Russia, however, remains Seagal’s primary home base, at least for now. In 2018, Seagal was appointed Russia’s special envoy to the US. When the Kremlin first proposed such a move in 2013, an unnamed official from the Obama White House remarked, “our reaction was, ‘you’ve got to be kidding.'”

The years that followed would see Seagal (who has not made a movie since 2019’s Beyond the Law) make more appearances on Russian and Eastern European media, where he has voiced support for Russia, Putin and the invasion of Ukraine. However, as vocal as he may be in his support for Russia and claim to be “one million per cent Russophile”, it is noticeable that Seagal still continues to speak English in conversation with Russians.

Though he appears to have learned Russian dialogue for some of his more recent movies, Seagal has since 2014 made appearances inside Russia with an interpreter always on hand, while as recently as 2022 his Russian media appearances have seen him converse with the hosts in English. (Oddly, a brief clip from 2019 shows Seagal speaking English with a noticeably Russian accent, which he may have picked up from his extended stay in the country.)

“I grew up loving Russia”

Still, irrespective of whether or not he speaks the language or how strong his Russian heritage really is, Seagal remains a prominent figure there. February 2023 saw Putin give Seagal the Order of Friendship award, a Russian honour typically bestowed on those who have helped international relations with the increasingly troubled nation.

In March 2023, appearing at an event alongside various other prominent Russophiles, Seagal declared: “My father was pure Russian… I grew up with Russian culture. I grew up loving Russia and loving all of what I learned about it from a very early age. And for me, I am one million per cent Russophile and one million per cent Russian.”

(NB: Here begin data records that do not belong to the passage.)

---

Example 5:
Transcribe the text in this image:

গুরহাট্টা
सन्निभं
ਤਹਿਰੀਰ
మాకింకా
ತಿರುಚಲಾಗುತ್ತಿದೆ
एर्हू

In this same speech, Seagal also accused the United States of spending “billions of dollars on disinformation [and] lies” about Russia.

To this day, Seagal still holds citizenship in both the USA and Russia (as well as Serbia). In a 2018 interview with the BBC, Seagal dismissed the question of which nation he would remain a citizen of if forced to chose between them. However, these most recent remarks would imply he’s made up his mind.